On me paie pour donner mon opinion, faire réfléchir et apporter un éclairage externe sur les enjeux locaux et régionaux, et c’est ce à quoi je me suis engagé il y aura bientôt 15 ans. Le seul conseil qu’on m’ait justement donné lors de mon embauche, et il est venu de Jean-Paul Gagné, éditorialiste émérite du journal Les Affaires que je quittais alors pour revenir à mes premières amours, c’était de traiter les gens avec respect et de faire confiance à l’intelligence des lecteurs.

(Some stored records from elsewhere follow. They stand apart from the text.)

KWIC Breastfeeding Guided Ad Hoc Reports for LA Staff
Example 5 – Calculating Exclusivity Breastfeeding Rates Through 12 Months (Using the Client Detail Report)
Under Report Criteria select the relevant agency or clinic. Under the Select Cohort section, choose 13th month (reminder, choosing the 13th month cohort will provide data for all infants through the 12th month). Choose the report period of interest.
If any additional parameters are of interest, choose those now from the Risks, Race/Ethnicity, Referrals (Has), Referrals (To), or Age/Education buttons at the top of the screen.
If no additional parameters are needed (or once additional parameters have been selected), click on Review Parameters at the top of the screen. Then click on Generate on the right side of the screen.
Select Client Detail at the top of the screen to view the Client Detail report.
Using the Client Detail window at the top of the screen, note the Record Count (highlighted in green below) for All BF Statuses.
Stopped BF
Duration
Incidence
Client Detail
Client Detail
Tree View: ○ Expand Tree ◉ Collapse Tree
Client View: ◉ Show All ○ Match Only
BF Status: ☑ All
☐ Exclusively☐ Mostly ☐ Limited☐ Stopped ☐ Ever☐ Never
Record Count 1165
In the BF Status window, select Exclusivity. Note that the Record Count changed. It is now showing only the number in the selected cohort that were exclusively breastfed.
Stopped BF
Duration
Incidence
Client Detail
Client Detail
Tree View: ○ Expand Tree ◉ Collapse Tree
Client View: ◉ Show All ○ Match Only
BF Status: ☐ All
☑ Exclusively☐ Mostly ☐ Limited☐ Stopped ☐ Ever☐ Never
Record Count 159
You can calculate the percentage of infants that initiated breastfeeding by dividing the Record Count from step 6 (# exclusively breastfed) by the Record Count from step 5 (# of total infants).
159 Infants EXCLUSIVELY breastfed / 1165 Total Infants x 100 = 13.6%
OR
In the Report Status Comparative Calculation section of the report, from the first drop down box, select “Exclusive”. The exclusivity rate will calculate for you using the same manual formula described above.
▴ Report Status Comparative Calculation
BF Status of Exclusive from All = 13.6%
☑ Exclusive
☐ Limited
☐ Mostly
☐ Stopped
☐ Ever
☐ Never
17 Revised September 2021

J’ai la plus extraordinaire des tribunes et j’essaie de ne pas en abuser. Pour mon plus grand malheur, je suis l’une des rares voix d’opinion, sinon la seule, dans le paysage maskoutain. La seule qui, sur une base hebdomadaire, partage ses idées sans complaisance et les endosse. Et j’ai beaucoup trop de respect pour les politiciens et les gestionnaires pour me croire supérieur à eux et les traiter comme de la merde. Mais j’ai un gros défaut, je déteste les cachettes, les mensonges et ceux qui tournent les coins ronds. J’exige la transparence et c’est sans doute pour cela que certains élus se sentent souvent malmenés par mes prises de position. Bien trop souvent, ils donnent l’impression de se complaire dans la noirceur et même de l’entretenir à nos frais.

Je traite les gens avec intelligence, mais en retour, j’attends la même chose de tout le monde, lecteurs et élus compris.